Outro exemplo é o Live Streaming. Por meio dele, os lojistas apresentam o seu portfólio ao vivo durante a transmissão os seus clientes podem fazer perguntas, ter acesso a promoções e solucionar possíveis dúvidas. Além disso, as pessoas têm a oportunidade de comprar um item na mesma tela. Consolidado no mercado chinês, essa tendência vem ganhando força em solo brasileiro, principalmente devido a pandemia do novo coronavírus e o isolamento social.

Além disso, há também o modelo CTM (consumer-to-manufacturer), onde os varejistas reúnem insights e informações dos consumidores para que os fabricantes e lojistas desenvolvam produtos customizados com rapidez e agilidade. Já o “varejo sem toque” (Touchless Retail) vem ganhando espaço pois ele elimina todos os pontos de contato no PDV, priorizando assim as aquisições feitas no ambiente online.

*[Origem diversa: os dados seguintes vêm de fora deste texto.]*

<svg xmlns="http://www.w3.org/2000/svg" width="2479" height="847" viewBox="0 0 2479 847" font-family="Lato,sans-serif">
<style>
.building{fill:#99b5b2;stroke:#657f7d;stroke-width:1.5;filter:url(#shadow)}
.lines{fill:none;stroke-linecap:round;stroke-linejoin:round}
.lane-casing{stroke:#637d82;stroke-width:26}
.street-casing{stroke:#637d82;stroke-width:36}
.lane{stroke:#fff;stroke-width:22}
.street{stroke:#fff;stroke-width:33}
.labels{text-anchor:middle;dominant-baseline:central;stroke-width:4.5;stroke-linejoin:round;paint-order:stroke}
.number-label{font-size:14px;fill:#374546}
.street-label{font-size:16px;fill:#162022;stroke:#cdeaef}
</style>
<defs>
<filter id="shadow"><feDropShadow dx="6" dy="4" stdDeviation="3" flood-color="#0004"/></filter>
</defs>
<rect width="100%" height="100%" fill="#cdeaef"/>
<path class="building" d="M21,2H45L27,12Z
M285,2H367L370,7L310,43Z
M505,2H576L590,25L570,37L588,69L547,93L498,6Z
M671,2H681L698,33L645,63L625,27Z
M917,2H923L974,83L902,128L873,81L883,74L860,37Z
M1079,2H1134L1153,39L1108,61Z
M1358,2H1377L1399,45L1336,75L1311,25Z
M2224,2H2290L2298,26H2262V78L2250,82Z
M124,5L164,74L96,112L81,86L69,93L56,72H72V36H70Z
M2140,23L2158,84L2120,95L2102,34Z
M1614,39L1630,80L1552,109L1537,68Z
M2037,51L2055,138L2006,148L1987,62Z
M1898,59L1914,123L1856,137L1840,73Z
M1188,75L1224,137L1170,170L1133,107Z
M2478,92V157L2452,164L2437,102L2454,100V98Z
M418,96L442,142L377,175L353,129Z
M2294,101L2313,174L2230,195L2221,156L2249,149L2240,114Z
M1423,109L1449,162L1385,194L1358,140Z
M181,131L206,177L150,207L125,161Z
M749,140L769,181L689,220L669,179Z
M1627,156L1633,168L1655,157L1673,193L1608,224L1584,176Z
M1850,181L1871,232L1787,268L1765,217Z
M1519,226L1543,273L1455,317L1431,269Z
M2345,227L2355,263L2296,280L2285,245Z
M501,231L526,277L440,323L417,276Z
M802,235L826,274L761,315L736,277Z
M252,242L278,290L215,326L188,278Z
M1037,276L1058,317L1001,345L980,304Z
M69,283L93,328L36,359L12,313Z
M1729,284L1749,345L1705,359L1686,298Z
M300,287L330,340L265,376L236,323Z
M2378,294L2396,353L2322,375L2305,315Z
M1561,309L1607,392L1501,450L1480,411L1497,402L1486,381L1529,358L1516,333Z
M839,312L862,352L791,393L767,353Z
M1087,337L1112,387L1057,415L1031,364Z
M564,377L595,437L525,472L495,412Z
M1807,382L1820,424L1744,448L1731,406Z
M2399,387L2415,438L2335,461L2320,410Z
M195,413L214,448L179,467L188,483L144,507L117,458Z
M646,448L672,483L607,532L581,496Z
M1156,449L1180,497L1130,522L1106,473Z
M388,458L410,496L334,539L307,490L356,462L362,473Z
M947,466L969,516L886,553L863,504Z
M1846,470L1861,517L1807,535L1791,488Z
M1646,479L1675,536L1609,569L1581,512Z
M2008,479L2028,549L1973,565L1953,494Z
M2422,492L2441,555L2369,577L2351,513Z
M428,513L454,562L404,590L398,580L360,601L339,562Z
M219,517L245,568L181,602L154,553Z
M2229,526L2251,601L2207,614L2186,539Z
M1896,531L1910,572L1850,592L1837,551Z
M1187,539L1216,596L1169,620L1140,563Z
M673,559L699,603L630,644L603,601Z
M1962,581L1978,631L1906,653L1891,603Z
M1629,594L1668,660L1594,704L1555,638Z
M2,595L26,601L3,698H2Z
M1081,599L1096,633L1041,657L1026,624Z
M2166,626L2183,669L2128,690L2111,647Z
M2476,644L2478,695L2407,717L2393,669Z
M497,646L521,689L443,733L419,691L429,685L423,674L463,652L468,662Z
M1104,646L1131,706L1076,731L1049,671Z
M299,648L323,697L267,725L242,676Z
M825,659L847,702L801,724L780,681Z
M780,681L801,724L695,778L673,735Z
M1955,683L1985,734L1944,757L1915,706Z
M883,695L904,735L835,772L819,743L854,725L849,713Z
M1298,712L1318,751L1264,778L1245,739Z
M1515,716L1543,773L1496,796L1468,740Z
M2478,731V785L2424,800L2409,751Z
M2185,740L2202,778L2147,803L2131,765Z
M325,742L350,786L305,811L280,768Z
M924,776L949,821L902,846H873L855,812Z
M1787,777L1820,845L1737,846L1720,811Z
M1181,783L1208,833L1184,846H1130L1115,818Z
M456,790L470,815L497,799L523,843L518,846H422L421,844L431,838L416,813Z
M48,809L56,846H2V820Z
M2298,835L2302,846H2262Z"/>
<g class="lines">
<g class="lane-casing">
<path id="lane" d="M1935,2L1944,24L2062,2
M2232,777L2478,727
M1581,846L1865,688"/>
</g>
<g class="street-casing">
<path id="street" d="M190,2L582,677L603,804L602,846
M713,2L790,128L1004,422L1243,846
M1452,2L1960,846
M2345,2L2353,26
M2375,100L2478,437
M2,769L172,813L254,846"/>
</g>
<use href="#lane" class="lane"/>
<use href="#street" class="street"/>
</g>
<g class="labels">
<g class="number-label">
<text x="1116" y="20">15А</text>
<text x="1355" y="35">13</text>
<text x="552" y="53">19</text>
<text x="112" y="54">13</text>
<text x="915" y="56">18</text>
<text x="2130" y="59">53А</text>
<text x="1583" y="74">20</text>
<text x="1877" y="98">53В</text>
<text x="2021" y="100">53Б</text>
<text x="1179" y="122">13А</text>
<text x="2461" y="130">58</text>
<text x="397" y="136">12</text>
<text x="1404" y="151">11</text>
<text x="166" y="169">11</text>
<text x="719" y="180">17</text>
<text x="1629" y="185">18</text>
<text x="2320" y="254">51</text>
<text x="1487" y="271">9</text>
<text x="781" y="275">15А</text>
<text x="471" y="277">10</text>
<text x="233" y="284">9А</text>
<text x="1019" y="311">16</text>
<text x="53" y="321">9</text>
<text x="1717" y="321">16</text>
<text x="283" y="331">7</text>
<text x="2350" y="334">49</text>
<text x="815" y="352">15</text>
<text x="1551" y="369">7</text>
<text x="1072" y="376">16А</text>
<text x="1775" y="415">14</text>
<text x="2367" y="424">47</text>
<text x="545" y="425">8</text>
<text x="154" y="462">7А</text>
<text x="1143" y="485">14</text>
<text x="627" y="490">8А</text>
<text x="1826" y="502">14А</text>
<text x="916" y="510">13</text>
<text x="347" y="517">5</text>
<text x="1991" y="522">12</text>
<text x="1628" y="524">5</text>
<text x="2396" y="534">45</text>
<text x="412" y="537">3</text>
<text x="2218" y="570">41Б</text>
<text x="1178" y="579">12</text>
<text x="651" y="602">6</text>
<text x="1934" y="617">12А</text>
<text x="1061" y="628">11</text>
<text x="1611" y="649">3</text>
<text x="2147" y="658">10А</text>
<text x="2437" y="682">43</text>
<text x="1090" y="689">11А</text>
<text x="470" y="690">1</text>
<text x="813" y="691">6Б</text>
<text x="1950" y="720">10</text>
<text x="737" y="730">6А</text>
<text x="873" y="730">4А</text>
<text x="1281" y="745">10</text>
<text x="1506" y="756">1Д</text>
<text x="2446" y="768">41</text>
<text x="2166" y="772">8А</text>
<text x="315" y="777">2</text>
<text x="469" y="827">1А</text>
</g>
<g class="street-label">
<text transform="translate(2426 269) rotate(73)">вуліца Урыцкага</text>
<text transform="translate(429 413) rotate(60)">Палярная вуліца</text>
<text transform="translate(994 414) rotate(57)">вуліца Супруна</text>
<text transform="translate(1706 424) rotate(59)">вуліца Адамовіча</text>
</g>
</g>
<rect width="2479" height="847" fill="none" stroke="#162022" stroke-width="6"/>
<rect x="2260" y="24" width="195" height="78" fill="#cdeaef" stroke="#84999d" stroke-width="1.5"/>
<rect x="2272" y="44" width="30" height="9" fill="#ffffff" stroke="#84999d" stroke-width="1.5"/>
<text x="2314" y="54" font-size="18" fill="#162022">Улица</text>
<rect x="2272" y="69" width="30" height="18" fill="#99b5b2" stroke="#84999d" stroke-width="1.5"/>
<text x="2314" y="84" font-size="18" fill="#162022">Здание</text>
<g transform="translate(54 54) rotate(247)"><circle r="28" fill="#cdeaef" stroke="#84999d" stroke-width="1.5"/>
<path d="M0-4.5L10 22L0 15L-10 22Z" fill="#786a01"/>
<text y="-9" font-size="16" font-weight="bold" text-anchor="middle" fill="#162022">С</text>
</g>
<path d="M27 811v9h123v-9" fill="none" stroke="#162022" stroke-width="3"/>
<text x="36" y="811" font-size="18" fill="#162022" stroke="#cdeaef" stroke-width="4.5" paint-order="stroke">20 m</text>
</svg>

Por fim, concluo que nos últimos meses, pudemos perceber que o varejo brasileiro é aberto a novas possibilidades e isso ficou ainda mais evidente com a pandemia causada pelo novo coronavírus, onde as marcas tiveram que mudar radicalmente as suas estratégias e se adaptar à nova realidade de forma rápida. Mas, o segmento ainda há muito o que evoluir e aprender com o mercado internacional no quesito inovação e experiência do consumidor. Esse é o só o começo de uma grande transformação no setor.